- Origin: Liberia
- Genres: Hipco, hip hop
- Members: JB, Shining Man

= Soul Fresh =

Liberian hip-hop duo

Soul Fresh is a Liberian hip hop duo. The Hipco group consists of JB and Shining Man.

== History ==
The group collaborated with F.A. on the track "Ebola is Real", which became popular in 2014 on Liberian radio, Sky FM. The track is done in the HipCo style, and also featured DenG. It became popular on Hott FM and other media outlets throughout Liberia. In August 2014, The Atlantic called the song "...now one of the most popular tracks in Liberia." Soul Fresh was a past member of the Hip Hop Accountability Network (an organization that strengthens copyright laws and establishes minimum play laws in Liberia).

In December 2016, Soul Fresh held their Million Fan Festival on Bernard Beach, bringing in several thousand fans.

==China incident==
In July 2016, during Soul Fresh's tour of China, it was reported that JB and Shinning Man were imprisoned. The duo were reportedly jailed after accessing their Facebook accounts.
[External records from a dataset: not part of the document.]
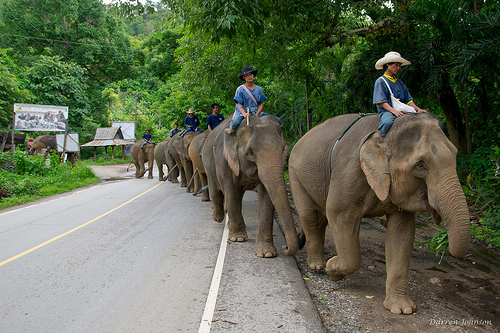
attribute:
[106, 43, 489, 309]
elephant — old, tired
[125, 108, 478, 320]
elephants — six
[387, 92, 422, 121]
bag — white 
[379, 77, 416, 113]
bag — white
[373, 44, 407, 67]
hat. — white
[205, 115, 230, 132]
shirt — blue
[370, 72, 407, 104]
shirt — blue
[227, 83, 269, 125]
suit — blue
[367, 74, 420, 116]
shirt — blue 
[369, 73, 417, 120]
shirt — blue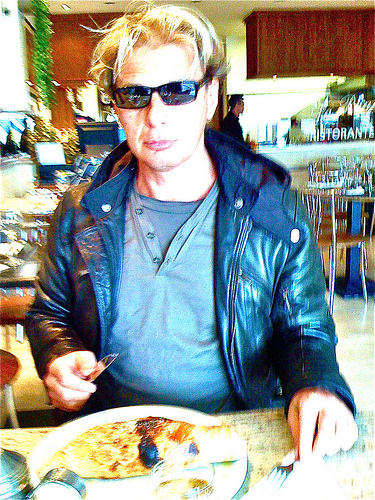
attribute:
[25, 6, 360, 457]
man — eating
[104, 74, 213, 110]
glasses — black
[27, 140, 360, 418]
jacket — dark, leather, wrinkled, black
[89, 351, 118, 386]
knife — silver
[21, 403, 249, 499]
plate — white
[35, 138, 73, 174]
monitor — behind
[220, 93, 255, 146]
worker — behind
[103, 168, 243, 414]
shirt — grey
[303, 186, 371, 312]
chair — silver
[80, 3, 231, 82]
hair — blond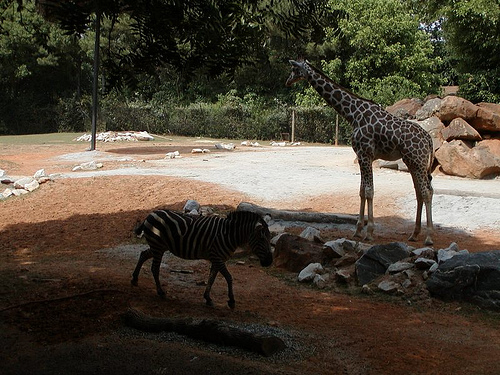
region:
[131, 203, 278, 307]
Zebra walking by rocks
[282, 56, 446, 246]
Giraffe standing next to rocks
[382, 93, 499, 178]
Rocks in the pen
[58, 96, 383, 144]
Fence enclosing pen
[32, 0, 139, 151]
Tree the giraffe can eat from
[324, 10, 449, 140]
Tree next to the pen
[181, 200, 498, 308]
Rocks next to giraffe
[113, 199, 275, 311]
the zebra is walking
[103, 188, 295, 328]
the zebra is walking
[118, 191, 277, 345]
the zebra is walking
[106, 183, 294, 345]
the zebra is walking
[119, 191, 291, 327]
the zebra is walking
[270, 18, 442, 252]
the giraffe is brown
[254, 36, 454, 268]
the giraffe is brown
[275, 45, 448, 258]
the giraffe is brown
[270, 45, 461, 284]
the giraffe is brown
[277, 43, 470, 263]
the giraffe is brown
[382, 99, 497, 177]
pile of rocks in enclosure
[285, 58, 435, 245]
side of standing giraffe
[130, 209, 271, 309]
side of walking zebra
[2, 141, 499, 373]
dirt of zoo enclosure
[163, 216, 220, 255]
stripes on zebra torso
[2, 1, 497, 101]
green leaves on trees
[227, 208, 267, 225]
mane on zebra neck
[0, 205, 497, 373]
shadow on ground of enclosure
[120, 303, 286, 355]
log on ground surface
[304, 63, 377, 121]
long neck of giraffe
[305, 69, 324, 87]
Brown spots on a giraffe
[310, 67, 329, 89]
Brown spots on a giraffe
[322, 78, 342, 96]
Brown spots on a giraffe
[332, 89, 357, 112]
Brown spots on a giraffe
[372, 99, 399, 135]
Brown spots on a giraffe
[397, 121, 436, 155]
Brown spots on a giraffe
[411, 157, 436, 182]
Brown spots on a giraffe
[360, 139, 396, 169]
Brown spots on a giraffe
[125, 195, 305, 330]
This is a zebra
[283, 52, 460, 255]
This is a giraffe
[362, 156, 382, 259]
Leg of a giraffe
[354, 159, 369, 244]
Leg of a giraffe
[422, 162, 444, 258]
Leg of a giraffe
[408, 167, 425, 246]
Leg of a giraffe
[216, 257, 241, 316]
Leg of a zebra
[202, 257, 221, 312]
Leg of a zebra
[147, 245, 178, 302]
Leg of a zebra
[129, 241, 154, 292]
Leg of a zebra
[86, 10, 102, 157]
vertical pole in dirt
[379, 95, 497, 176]
pile of rocks in enclosure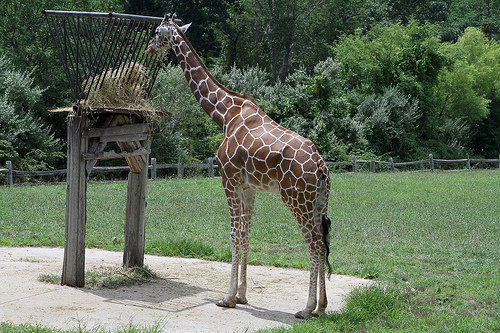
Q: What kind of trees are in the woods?
A: Green.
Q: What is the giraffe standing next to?
A: Food stand.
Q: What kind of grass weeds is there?
A: Green and brown.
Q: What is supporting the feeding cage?
A: A wooden stand.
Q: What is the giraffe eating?
A: Hay.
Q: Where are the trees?
A: On the other side of the fence.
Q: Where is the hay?
A: In the cage.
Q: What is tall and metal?
A: The feeder.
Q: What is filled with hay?
A: The feeder.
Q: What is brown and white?
A: The giraffe.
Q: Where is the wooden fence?
A: Behind the giraffe.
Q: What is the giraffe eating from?
A: A wooden feeder.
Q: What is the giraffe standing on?
A: Concrete slab.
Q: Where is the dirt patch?
A: On the ground.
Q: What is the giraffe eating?
A: Hay.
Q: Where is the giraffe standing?
A: On dirt.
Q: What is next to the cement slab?
A: Grass.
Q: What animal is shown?
A: A giraffe.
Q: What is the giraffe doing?
A: Eating.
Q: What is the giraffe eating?
A: Hay.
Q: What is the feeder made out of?
A: Metal.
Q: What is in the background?
A: Trees.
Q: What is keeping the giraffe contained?
A: A fence.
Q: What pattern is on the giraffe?
A: Spots.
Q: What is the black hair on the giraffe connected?
A: The tail.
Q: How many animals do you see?
A: One.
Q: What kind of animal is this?
A: A Giraffe.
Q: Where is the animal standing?
A: On on a concrete slab.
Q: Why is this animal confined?
A: Because it is in a zoo.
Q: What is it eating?
A: Hay.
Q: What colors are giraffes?
A: Yellow and brown.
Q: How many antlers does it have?
A: Two.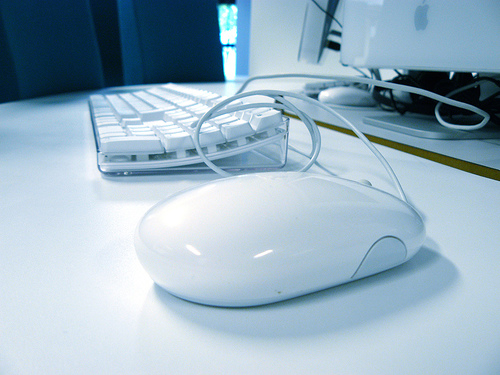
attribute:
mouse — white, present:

However, JB refuted reports and described them as false and misleading. They said they had been detained along with other foreign musicians for ten days after a permit issue.

==Awards and nominations==
The duo was named Best Group at the Liberian Music Awards in 2014.

In December 2018, Soul Fresh was nominated for Best Hipco Artist at the 2019 Liberian Entertainment Awards.